(Saved entries)
◆ ◆ ◆ ◆
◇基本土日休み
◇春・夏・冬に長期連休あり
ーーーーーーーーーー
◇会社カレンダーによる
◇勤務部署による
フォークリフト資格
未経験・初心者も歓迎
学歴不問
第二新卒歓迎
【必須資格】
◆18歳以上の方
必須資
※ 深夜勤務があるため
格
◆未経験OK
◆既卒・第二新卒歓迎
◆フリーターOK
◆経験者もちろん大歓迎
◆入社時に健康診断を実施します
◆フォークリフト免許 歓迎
◆ ◆ ◆ ◆
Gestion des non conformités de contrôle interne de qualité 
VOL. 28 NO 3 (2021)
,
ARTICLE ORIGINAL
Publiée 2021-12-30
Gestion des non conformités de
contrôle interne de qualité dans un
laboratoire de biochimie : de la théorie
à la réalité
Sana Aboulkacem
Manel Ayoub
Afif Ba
◆ ◆ ◆ ◆
# [WORK TO BE COMPLETED]
If a line of the entries contains "qualité", it counts; say how many such lines there are and give only the number.

# [RESULT]
2